• [PAGE EXTRACT]
[Start of Attachment]
Saturday, October 5, 2013

BBW-II: a movable festival

   Bellingham Beer Week, the second annual, is history now, and a fine week it was. It was sort of like a one-day beer festival stretched out over nine days.  Each day had multiple events, often at the same time so no one could catch them all.  I'll post pix of several that I was able to partake.
   Fremont Brewing, which had already produced and bottled an Imperial Porter named  Bellingham Beer Week right on the label,  put on a tasting with deli snacks at a new retail spot out on Iowa Ave.,  amid the auto dealerships.
They had deli snacks, a drawing for swag every twenty minutes or so, and four kegs on tap.  Thanks, Fremont, for making the trip up from the center of the universe with so many tasty brews.
   Yakima Craft Brewing had a brewers' night at the Green Frog.  Neither of their famous monkeys, good or bad, made the trip over the mountains but they sent a half dozen kegs of other good things.  One of their brewers, AJ Keagle, stood by the service bay and described the choices to each customer as he or she reached the bar.  I was impressed: often at these brewer's nights you have to track down a brewer to get some information from him. AJ verified that the hi-tech 20-barrel brewing system is up and running now.
   Chuckanut Brewery hosted a book launch event one evening.  The American Craft Beer Cookbook, recently published in paper and kindle, was presented by the author, John Holl.  He related that he started out writing another travel book, coast-to-coast brewpub-hopping,and along the way the work morphed into this collection of 155 recipes from the kitchens of brewpubs and ale houses. Chuckanut has one in there.  I chatted a bit with Holl and learned he lives in New Jersey, knows the Philadpelphia beer scene well, and is inordinately fond of Monk's Cafe there, the great Belgian beer spot.
John Holl signing books.
[End of Attachment]
• [TASKS TO CARRY OUT]
1) Can you write out, word for word, the part of the Bellingham Beer Week post that opens with the words "Chuckanut Brewery hosted" and closes with "Belgian beer spot."?
2) Answer these questions from the Bellingham Beer Week post:
(a) Over how many days was the beer week stretched out?
(b) Which Yakima Craft Brewing brewer described the choices to each customer at the Green Frog?
(c) How many recipes does The American Craft Beer Cookbook collect?

Keypoint data per instance
[Start of Attachment]
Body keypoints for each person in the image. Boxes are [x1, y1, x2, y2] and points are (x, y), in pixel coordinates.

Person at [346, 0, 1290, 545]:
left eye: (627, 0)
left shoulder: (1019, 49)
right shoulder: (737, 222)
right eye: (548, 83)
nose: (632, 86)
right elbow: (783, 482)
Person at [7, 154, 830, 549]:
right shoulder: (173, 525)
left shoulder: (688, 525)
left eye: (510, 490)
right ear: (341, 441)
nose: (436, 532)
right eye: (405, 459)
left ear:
[End of Attachment]
• [ANSWERS GIVEN]
1)
Chuckanut Brewery hosted a book launch event one evening.  The American Craft Beer Cookbook, recently published in paper and kindle, was presented by the author, John Holl.  He related that he started out writing another travel book, coast-to-coast brewpub-hopping,and along the way the work morphed into this collection of 155 recipes from the kitchens of brewpubs and ale houses. Chuckanut has one in there.  I chatted a bit with Holl and learned he lives in New Jersey, knows the Philadpelphia beer scene well, and is inordinately fond of Monk's Cafe there, the great Belgian beer spot.

2)
(a) Nine days.
(b) AJ Keagle.
(c) 155 recipes.